Disgraced Former Gawker Publisher: ‘Zen Buddhism’ Needed to Beat Breitbart

Gawker Media-Bankruptcy
AP Photo/Steve Nesius

Former Gawker CEO Nick Denton claimed that the left-wing establishment will have to adopt a nicer “Zen Buddhism response” to beat Breitbart News during a SXSW interview last week.

“In some degree there’s a difference between Gawker and Breitbart,” claimed Denton during an interview with Digiday. “Gawker is sensational, shameless news that is grounded in truth, a dramatic version of the truth, but it is the truth. While Breitbart and fake news on Facebook are further escalation: They are not just sensationalization of the truth, but also go beyond the truth.”

Denton went on to add that the left needs to adopt a nicer approach to beat Breitbart News and the rise of conservatism, before falsely associating Breitbart with Nazism.

“I think the answer to Breitbart is not going to be, ‘Let’s do more aggressive fake news on the left,'” Denton explained. “There might be some Zen Buddhism response to Breitbart. It is going to be hard because the sensation is you want to punch the Nazi, but they have the guns.”

Gawker Media became infamous for publishing news that often ruined or negatively impacted people’s lives before it was bankrupted and shut down following a lawsuit from one of its targets.

“Facebook makes me despise many of my friends, and Twitter makes me hate the rest of the world,” said Denton during his SXSW panel, before praising Reddit as the model of the future.

“Even if we’re full of despair over what the Internet has become, it’s good to remind yourself when you’re falling down some Wikipedia hole or having a great conversation with somebody online—it’s an amazing thing,“ he concluded. ”In the habits that we enjoy, there are the seeds for the future. That’s where the good Internet will rise up again.”

Last year, Denton and Gawker were forced to pay out $140 million to Hulk Hogan following a lengthy lawsuit over the gossip outlet’s unauthorized posting of Hogan’s private sex tape.

The lawsuit was backed by PayPal co-founder and billionaire Peter Thiel, who himself had been affected in the past by the outlet after being outed as gay, and forced Denton to file for bankruptcy.

At SXSW on Sunday, Denton claimed that Thiel had become a “national figure” and “extremely prominent” in American politics and culture.

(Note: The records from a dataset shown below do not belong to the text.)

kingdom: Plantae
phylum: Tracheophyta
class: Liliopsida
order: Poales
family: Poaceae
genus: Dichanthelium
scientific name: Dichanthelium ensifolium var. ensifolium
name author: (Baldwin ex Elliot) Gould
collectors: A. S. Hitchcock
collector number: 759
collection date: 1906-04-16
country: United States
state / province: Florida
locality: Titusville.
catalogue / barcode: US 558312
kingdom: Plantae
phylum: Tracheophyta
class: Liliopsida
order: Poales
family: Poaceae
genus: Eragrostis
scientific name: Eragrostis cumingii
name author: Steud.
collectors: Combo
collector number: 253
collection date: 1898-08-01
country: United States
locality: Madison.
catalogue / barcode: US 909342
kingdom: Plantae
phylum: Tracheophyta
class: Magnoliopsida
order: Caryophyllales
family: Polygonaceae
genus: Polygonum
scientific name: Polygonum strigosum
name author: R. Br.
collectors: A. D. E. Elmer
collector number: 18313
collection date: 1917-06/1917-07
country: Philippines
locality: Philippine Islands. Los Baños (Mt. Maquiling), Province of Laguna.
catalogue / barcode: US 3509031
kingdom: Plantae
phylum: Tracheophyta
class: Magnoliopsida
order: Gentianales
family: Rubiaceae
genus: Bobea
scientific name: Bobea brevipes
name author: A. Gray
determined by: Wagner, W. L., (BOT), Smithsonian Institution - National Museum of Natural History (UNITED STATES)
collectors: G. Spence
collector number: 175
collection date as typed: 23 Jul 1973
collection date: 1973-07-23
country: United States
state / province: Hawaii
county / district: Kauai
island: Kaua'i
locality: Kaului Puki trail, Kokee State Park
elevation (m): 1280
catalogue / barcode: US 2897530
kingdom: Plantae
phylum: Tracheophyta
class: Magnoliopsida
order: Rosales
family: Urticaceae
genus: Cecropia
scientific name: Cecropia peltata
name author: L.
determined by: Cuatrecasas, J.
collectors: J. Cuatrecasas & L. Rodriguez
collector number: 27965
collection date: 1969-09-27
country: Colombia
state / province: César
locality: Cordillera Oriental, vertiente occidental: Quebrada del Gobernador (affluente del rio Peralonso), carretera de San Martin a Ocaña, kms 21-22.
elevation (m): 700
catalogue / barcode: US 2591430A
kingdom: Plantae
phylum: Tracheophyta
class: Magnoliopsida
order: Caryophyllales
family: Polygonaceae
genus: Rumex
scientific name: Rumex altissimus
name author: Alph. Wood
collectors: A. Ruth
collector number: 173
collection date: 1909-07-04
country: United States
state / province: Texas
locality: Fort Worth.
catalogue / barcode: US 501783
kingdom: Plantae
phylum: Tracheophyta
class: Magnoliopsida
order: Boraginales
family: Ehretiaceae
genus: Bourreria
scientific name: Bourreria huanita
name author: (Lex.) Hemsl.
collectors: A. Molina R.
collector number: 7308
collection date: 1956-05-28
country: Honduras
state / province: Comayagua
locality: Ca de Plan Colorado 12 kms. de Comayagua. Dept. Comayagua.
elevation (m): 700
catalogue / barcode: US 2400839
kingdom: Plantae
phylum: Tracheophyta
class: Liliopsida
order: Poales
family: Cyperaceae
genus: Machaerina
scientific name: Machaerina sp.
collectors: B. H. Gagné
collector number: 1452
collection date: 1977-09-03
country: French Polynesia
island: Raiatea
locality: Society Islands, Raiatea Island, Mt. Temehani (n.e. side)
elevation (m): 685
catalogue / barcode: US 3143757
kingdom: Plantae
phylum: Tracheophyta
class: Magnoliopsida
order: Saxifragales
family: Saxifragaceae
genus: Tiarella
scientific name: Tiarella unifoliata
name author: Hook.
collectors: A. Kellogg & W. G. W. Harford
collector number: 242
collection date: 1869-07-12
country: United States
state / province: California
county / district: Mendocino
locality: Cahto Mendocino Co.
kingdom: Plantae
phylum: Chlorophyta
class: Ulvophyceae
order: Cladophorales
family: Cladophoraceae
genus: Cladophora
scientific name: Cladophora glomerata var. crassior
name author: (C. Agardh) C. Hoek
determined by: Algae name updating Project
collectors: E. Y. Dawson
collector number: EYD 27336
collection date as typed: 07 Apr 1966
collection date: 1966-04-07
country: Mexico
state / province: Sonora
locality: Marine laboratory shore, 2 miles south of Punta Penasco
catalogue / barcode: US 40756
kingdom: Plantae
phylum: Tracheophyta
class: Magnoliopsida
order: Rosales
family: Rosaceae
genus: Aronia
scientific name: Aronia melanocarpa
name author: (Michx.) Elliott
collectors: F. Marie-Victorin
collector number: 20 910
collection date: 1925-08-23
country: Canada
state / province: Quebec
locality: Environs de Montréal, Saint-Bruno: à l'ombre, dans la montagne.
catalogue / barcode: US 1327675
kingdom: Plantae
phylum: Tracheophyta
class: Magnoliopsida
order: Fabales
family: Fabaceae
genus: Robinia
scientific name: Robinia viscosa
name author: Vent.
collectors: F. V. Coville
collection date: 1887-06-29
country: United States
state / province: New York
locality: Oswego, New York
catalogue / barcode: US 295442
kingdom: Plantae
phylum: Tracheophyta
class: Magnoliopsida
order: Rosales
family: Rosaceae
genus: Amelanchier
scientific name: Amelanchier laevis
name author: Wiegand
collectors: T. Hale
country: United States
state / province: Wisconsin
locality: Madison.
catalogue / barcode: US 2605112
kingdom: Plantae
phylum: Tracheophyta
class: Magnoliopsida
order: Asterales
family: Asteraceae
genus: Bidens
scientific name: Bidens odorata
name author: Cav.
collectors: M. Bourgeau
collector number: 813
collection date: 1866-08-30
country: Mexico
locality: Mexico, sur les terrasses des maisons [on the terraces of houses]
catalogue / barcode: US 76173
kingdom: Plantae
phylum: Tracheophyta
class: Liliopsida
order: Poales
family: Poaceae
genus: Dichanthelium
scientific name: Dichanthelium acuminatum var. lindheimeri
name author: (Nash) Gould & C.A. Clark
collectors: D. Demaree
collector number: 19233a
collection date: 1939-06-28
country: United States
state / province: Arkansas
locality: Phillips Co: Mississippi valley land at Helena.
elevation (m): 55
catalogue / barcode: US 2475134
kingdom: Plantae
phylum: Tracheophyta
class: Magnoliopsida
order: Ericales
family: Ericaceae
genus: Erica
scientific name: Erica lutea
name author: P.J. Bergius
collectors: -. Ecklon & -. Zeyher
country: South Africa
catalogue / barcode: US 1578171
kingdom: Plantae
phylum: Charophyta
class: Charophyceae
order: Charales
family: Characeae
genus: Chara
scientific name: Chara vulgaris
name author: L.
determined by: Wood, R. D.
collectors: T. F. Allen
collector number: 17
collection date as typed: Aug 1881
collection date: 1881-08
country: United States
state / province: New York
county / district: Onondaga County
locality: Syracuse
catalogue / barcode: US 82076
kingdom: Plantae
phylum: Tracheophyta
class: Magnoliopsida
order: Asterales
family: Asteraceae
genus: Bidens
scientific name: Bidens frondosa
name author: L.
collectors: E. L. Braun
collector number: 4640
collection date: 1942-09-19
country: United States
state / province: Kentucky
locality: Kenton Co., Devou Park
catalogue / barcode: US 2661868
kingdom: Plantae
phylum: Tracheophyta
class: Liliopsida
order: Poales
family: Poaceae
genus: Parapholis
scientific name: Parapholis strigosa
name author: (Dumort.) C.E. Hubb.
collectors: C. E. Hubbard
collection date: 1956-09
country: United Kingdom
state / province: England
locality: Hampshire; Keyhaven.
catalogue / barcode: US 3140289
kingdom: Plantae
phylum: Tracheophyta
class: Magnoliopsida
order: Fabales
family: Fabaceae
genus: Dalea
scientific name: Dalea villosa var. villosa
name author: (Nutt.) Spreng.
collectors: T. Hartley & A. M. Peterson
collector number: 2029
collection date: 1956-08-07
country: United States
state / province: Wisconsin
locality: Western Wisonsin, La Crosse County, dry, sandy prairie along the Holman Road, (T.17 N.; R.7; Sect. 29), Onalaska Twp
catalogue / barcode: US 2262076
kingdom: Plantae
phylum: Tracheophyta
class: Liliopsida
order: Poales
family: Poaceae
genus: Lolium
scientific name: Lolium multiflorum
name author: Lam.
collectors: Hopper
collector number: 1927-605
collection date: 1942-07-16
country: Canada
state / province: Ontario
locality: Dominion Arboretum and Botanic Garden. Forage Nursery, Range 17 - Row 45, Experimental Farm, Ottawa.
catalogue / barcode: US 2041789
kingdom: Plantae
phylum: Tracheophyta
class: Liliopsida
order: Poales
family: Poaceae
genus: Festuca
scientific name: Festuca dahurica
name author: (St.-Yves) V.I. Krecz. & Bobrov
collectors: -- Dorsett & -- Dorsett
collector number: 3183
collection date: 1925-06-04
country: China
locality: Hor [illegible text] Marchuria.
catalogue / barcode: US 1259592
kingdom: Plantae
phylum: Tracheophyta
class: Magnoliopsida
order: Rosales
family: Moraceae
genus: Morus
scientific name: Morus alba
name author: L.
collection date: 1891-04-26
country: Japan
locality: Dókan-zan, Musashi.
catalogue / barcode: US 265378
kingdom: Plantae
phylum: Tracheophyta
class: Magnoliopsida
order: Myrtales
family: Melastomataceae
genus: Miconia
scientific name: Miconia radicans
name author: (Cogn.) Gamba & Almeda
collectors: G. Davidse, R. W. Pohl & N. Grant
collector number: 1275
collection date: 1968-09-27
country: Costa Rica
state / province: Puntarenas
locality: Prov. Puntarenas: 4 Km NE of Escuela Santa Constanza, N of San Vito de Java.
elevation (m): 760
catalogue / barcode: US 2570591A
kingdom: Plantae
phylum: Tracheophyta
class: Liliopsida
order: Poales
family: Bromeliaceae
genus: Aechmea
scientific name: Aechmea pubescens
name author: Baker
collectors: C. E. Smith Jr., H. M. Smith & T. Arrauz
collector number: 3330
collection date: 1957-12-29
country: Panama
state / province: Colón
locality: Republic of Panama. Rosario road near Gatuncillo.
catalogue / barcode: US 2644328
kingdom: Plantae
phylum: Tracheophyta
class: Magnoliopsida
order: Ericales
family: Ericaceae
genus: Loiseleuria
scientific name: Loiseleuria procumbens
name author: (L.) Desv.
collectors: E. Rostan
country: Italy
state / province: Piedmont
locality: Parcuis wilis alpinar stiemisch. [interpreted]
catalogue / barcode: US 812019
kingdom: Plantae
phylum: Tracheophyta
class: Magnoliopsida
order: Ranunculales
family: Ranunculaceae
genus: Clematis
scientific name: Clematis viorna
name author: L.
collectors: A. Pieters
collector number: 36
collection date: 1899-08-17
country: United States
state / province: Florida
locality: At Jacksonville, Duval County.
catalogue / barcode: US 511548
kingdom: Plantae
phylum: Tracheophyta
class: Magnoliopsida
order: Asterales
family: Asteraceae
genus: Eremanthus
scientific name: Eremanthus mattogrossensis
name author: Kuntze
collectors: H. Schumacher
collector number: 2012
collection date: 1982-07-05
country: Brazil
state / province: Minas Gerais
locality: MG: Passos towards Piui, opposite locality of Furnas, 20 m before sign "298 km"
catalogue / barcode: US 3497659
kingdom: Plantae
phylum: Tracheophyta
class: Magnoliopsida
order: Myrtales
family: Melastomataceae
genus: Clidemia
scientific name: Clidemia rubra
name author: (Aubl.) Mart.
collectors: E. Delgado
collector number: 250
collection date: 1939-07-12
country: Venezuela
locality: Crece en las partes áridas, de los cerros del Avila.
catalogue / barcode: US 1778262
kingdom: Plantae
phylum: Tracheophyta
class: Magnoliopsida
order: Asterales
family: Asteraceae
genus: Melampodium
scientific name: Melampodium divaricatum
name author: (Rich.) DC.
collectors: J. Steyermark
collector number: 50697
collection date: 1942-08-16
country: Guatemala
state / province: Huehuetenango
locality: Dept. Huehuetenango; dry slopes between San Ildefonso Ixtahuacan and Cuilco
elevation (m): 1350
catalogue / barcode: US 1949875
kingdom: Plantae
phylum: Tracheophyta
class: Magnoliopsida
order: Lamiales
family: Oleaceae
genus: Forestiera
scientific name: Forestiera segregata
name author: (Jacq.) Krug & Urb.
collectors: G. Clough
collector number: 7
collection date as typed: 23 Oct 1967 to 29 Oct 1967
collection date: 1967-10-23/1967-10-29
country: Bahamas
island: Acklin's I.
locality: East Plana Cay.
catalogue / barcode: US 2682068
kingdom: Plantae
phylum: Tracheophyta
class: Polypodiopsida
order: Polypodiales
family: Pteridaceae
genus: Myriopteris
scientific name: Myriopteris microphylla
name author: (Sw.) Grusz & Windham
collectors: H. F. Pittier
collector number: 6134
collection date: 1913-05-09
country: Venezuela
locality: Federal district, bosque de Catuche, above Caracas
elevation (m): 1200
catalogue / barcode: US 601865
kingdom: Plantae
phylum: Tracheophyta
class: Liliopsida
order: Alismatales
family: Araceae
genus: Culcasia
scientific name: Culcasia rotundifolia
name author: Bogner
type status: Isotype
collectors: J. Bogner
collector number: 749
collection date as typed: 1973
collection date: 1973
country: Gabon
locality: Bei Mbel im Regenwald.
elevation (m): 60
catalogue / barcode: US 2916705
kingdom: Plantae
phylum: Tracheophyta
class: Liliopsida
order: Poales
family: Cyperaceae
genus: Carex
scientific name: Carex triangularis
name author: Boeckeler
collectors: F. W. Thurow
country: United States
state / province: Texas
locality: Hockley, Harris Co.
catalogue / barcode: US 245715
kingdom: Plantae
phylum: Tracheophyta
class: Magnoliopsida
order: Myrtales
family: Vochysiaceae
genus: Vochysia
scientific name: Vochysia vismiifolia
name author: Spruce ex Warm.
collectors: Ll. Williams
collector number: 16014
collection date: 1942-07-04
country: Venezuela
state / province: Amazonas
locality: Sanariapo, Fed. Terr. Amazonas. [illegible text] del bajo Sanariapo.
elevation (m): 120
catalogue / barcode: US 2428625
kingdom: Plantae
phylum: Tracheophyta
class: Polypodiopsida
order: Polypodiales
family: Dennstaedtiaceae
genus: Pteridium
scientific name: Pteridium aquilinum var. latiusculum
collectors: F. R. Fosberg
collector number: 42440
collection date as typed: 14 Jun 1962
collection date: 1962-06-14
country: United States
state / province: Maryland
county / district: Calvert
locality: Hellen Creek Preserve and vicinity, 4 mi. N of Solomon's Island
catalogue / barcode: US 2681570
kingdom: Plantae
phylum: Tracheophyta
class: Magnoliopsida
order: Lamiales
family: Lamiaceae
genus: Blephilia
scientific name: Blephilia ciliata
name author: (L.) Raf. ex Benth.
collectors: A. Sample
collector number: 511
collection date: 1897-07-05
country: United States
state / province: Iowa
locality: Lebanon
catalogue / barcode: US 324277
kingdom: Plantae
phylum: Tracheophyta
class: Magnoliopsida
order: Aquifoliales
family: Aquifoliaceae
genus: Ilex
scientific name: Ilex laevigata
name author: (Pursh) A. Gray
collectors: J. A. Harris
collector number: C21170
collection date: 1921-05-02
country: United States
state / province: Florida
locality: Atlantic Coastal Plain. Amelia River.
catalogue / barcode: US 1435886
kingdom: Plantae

“Peter Thiel, through his financial support of litigation and his support for political disruption through Donald Trump, has become a national figure,” Denton proclaimed. “He has become extremely prominent and an avatar, an embodiment, of the merger of the reactionary elite with a kind of populist celebrity in Donald Trump.”

Thiel is not the first homosexual that Gawker outed, while the gossip media empire also mocked the death of Vice President Mike Pence’s dog, accused actor James Franco of being a rapist, encouraged readers to pirate Quentin Tarantino’s film The Hateful Eight, published several celebrities’ nude photos, and refused to remove an uploaded video of the potential rape of a girl in a bathroom.

When former Gawker editor A.J. Daulerio was asked in court what the limits would be in deciding not to publish a sex tape, he replied that the video would have to feature someone aged four or under.

“If you make a sex tape of someone with their permission, you are a pornographer. If you make a sex tape without their permission, we were told now you are a journalist,” said Thiel during a press conference following the victory, where he also branded Gawker as a “sociopathic bully.”

“Gawker in some ways perfected it,” claimed Thiel on the topic of bullying. “Where you pick on people, and you would destroy their lives, and write nasty stories. The writers then might even add comments that were even more vicious than the ones in the story, all so as to generate a virtual mob that would go after these people.”

Following the controversy, Gawker Media was bought by Univision, who made it their first act to shut down the media company’s flagship site, Gawker, and rebrand themselves as Gizmodo Media.

Since filing for bankruptcy, Denton was denied the ability to lease his $4.25 million apartment in Manhattan, and he has since moved into a cheaper property. Hogan has since purchased a $1.6 million beach house.